- RECORDS SUPPLIED -
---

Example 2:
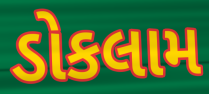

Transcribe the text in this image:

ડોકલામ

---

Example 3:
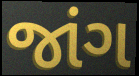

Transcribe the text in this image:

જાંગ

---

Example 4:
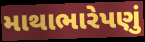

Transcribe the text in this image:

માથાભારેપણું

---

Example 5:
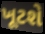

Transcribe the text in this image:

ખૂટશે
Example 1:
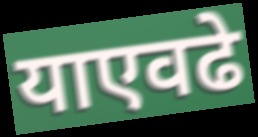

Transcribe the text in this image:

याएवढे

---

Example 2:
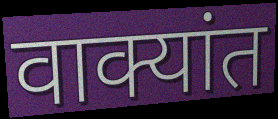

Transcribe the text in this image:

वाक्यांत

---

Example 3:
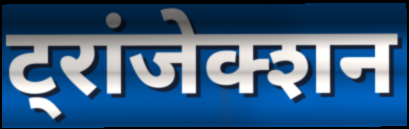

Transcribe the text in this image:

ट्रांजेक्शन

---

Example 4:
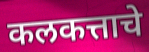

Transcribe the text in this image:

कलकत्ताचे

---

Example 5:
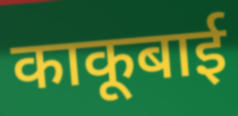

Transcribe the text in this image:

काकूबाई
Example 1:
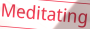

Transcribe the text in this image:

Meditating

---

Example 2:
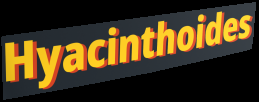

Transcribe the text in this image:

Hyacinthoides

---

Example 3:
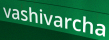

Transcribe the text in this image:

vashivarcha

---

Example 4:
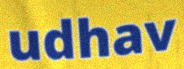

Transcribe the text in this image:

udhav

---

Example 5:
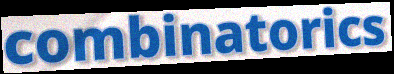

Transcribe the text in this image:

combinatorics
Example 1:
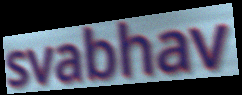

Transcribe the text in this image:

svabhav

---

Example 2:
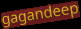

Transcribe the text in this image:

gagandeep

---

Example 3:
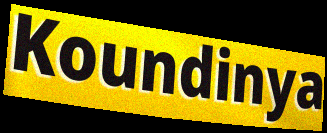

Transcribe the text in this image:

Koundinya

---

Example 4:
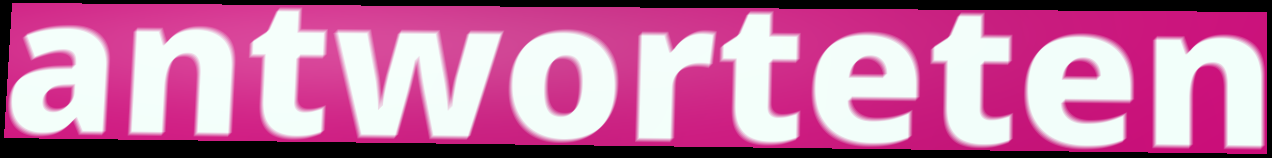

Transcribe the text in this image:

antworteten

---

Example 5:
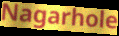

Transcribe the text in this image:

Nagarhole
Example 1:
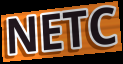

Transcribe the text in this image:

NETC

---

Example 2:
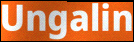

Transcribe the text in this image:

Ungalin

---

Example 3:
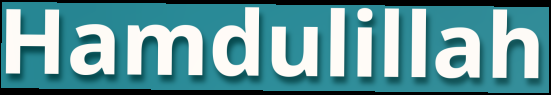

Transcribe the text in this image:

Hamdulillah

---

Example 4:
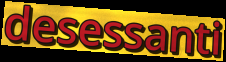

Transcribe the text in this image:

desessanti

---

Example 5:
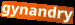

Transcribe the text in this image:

- TASK DESCRIPTION -
The reply should consist of the listing restated word for word, with its pictures removed.

- SOLUTION TO THIS TASK -
---

Example 2:

Transcribe the text in this image:

ડોકલામ

---

Example 3:

Transcribe the text in this image:

જાંગ

---

Example 4:

Transcribe the text in this image:

માથાભારેપણું

---

Example 5:

Transcribe the text in this image:

ખૂટશે
Example 1:

Transcribe the text in this image:

याएवढे

---

Example 2:

Transcribe the text in this image:

वाक्यांत

---

Example 3:

Transcribe the text in this image:

ट्रांजेक्शन

---

Example 4:

Transcribe the text in this image:

कलकत्ताचे

---

Example 5:

Transcribe the text in this image:

काकूबाई
Example 1:

Transcribe the text in this image:

Meditating

---

Example 2:

Transcribe the text in this image:

Hyacinthoides

---

Example 3:

Transcribe the text in this image:

vashivarcha

---

Example 4:

Transcribe the text in this image:

udhav

---

Example 5:

Transcribe the text in this image:

combinatorics
Example 1:

Transcribe the text in this image:

svabhav

---

Example 2:

Transcribe the text in this image:

gagandeep

---

Example 3:

Transcribe the text in this image:

Koundinya

---

Example 4:

Transcribe the text in this image:

antworteten

---

Example 5:

Transcribe the text in this image:

Nagarhole
Example 1:

Transcribe the text in this image:

NETC

---

Example 2:

Transcribe the text in this image:

Ungalin

---

Example 3:

Transcribe the text in this image:

Hamdulillah

---

Example 4:

Transcribe the text in this image:

desessanti

---

Example 5:

Transcribe the text in this image:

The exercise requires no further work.